One way that manifests depends on how a company perceives risk and prepares for risk. The survey found that 93% of organizations say they understand AI risks “quite well” or “very well,” up from 77% in 2024, yet fewer than half have established AI governance frameworks in place. Only 45% have conducted ethical impact assessments, and only 43% have AI incident response plans.
AI errors, hallucinations and misinformation top the list of perceived threats in the survey, cited by 57% of respondents. Second was legal and reputational risk from AI misuse, cited by 56%, followed by data protection and privacy violations at 55%. The survey polled 1,250 organizations of all sizes in the United States, United Kingdom, Canada and Australia.
Complicating the matter, many organizations situate risk governance in IT teams, but it needs to be embedded in operating models and the decision-making process.
“Recognizing risk is very different from operationalizing risk management at scale via a strong governance structure,” Warren said. “CIOs need to ensure clear accountability for AI outcomes, escalation paths when things go wrong, and leadership confidence in managing AI‑related incidents. That requires equipping leaders and embedding AI risk into existing risk management processes.”

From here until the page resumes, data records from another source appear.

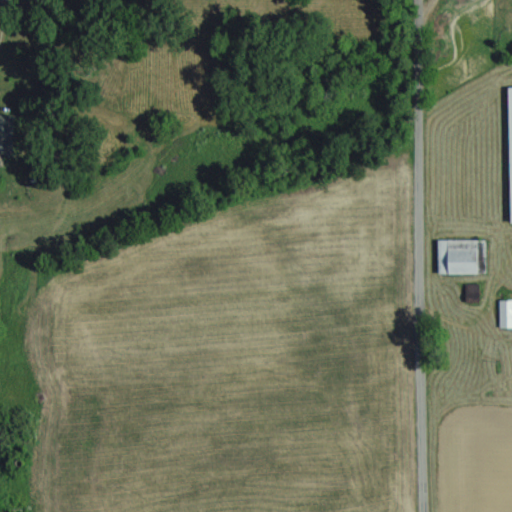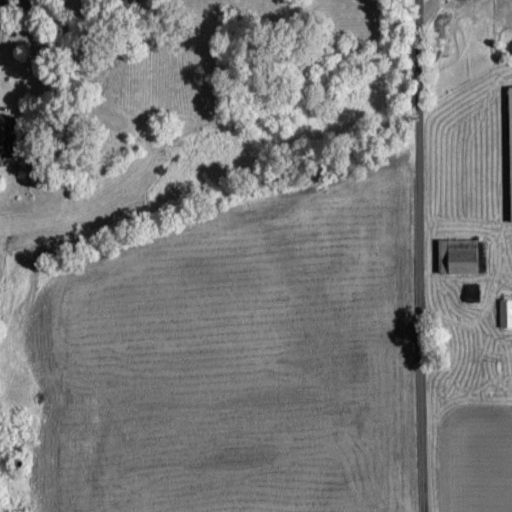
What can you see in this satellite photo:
road: (5, 25)
building: (510, 128)
building: (8, 136)
road: (420, 256)
building: (458, 258)
building: (505, 315)
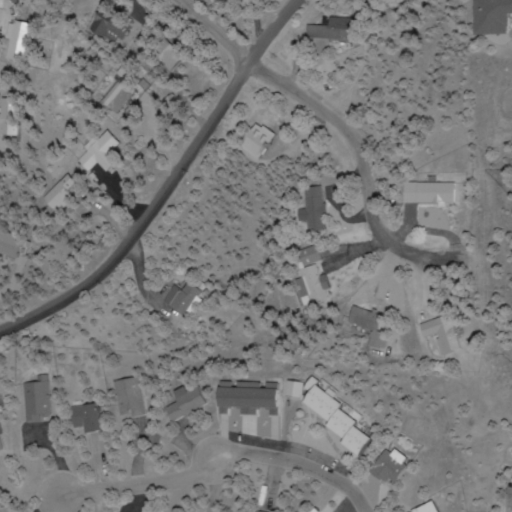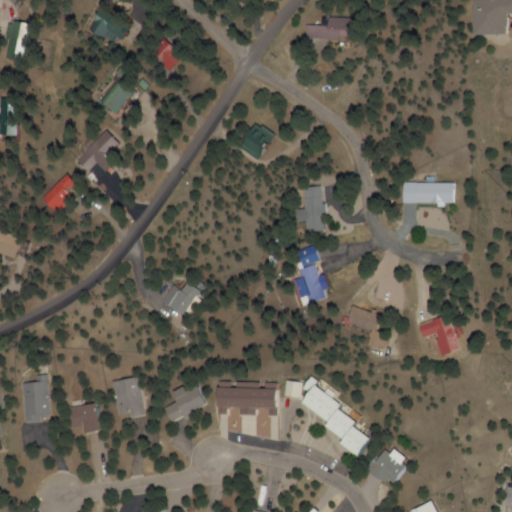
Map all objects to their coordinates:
building: (498, 17)
building: (109, 26)
building: (337, 29)
building: (20, 41)
building: (13, 111)
road: (334, 123)
building: (260, 143)
building: (105, 154)
road: (167, 186)
building: (431, 193)
building: (64, 194)
building: (314, 210)
building: (15, 245)
building: (308, 286)
building: (189, 301)
building: (367, 320)
building: (444, 335)
building: (128, 399)
building: (255, 399)
building: (34, 400)
building: (190, 405)
building: (86, 420)
building: (346, 423)
building: (1, 445)
road: (218, 462)
building: (396, 468)
building: (423, 508)
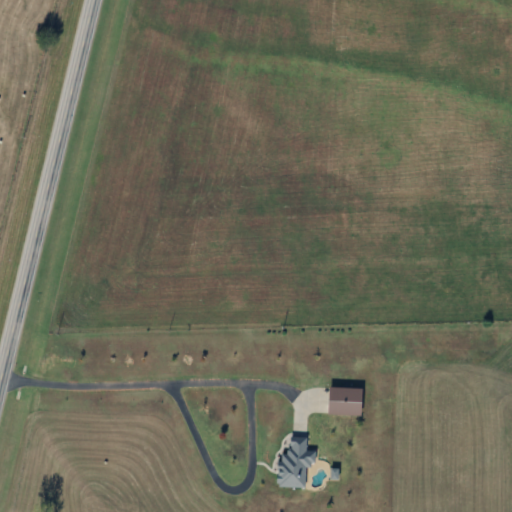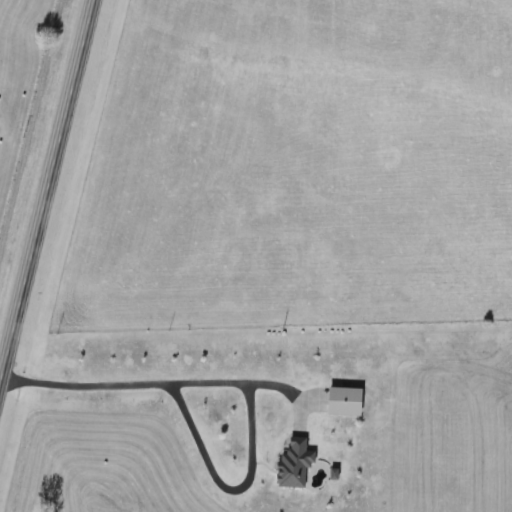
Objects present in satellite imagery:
road: (44, 182)
road: (244, 380)
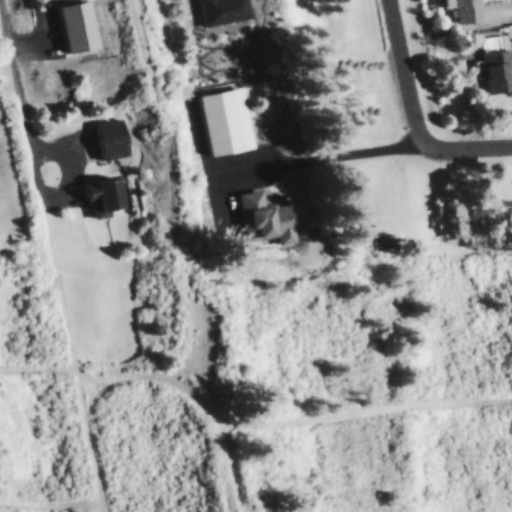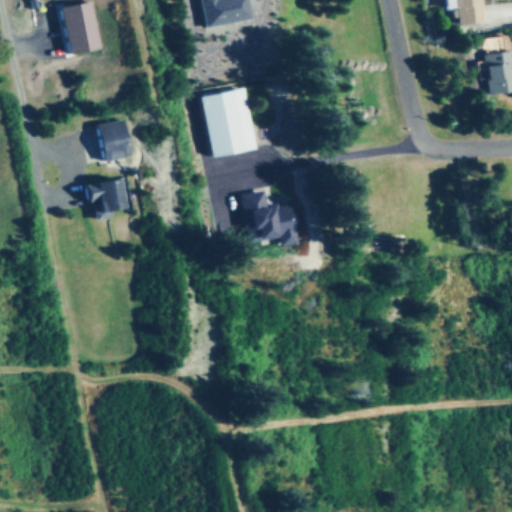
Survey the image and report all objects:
building: (461, 11)
building: (493, 72)
road: (20, 107)
road: (413, 115)
building: (108, 140)
building: (103, 197)
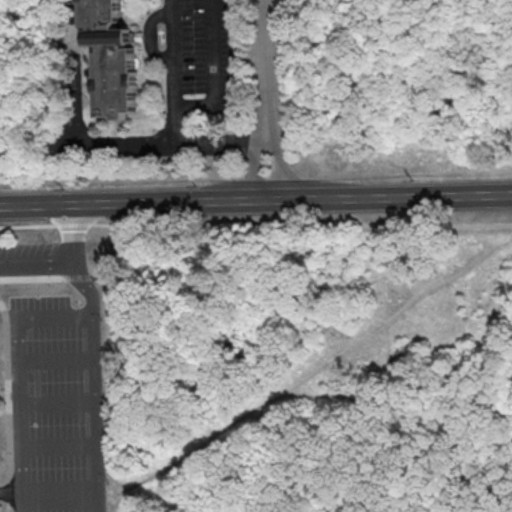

The Timeline for ROI: Show Progress
When it comes to communicating AI’s potential to the board, Warren said that CIOs should be tracking adoption depth, early improvements in work quality or decision speed, and capacity building by quarter. This can help show forward momentum to the board as the ROI case builds.
While 63% of companies are actively measuring AI ROI, they estimate it will take an average of 28 months to see that return. Despite the timeline, they’re bullish on AI’s prospects. In fact, 82% say they’re already seeing positive impact, and 83% say they expect AI to boost future revenue.
“Execs and boards often don’t require full financial ROI immediately, but they do need evidence of momentum, rigor and adoption,” he said. “What boards want reassurance on is not just when value will arrive, but whether the organization is building the muscle required to sustain it.”
The Talent Gap Is Now a CIO Problem
More than half of businesses said a shortage of AI-ready talent was the greatest barrier to implementation, and 55% say they are now hiring for AI-specific roles. Another 62% say they’re offering on-the-job AI training, and 30% plan to start.
At the same time, 59% of organizations report workforce reductions or plans to reduce headcount. Some of the decline in headcount is coming from natural attrition or not rehiring for roles that have become more automated.
“This tension exists because AI is changing the shape of work, not simply the volume of it – and many organizations underestimate the change management required to navigate that shift,” Warren said. CIOs will need to work closely with human resources and business leaders to redesign roles across the organization, and invest in training to help employees understand how their roles are evolving alongside AI.
“Businesses that choose to cut capacity without redesigning roles, reskilling people and supporting leaders through the change create long‑term capability gaps and disengagement, presenting tangible risks to their business,” he said.
Most organizations tend to get stuck in the middle of this transformation, scaling tools but not managing culture change. And they fail to invest in the skills and adoption programs needed to use AI effectively at scale.
“As a result, AI remains something people use occasionally, rather than something that can reshape how work gets done and the value that it can provide to the business,” Warren said.
“Most often, the organizations that move through this barrier treat AI as a business transformation, not a digital initiative. They take a phased and pragmatic approach – proving value, learning quickly, and deliberately redesigning the operating model as confidence grows. That’s what separates experimentation from real, sustainable integration.”